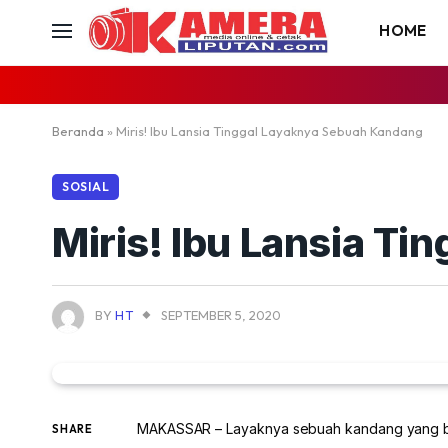
HOME
Beranda
»
Miris! Ibu Lansia Tinggal Layaknya Sebuah Kandang
SOSIAL
Miris! Ibu Lansia T
BY
HT
SEPTEMBER 5, 2020
MAKASSAR – Layaknya sebuah kandang yang be
SHARE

● **What needs to be done**:
Repeat every line of text in the listing above, character for character and in the same order. Leave the pictures out of your answer.

● **Answer space**:
HOME
Beranda
»
Miris! Ibu Lansia Tinggal Layaknya Sebuah Kandang
SOSIAL
Miris! Ibu Lansia T
BY
HT
SEPTEMBER 5, 2020
MAKASSAR – Layaknya sebuah kandang yang be
SHARE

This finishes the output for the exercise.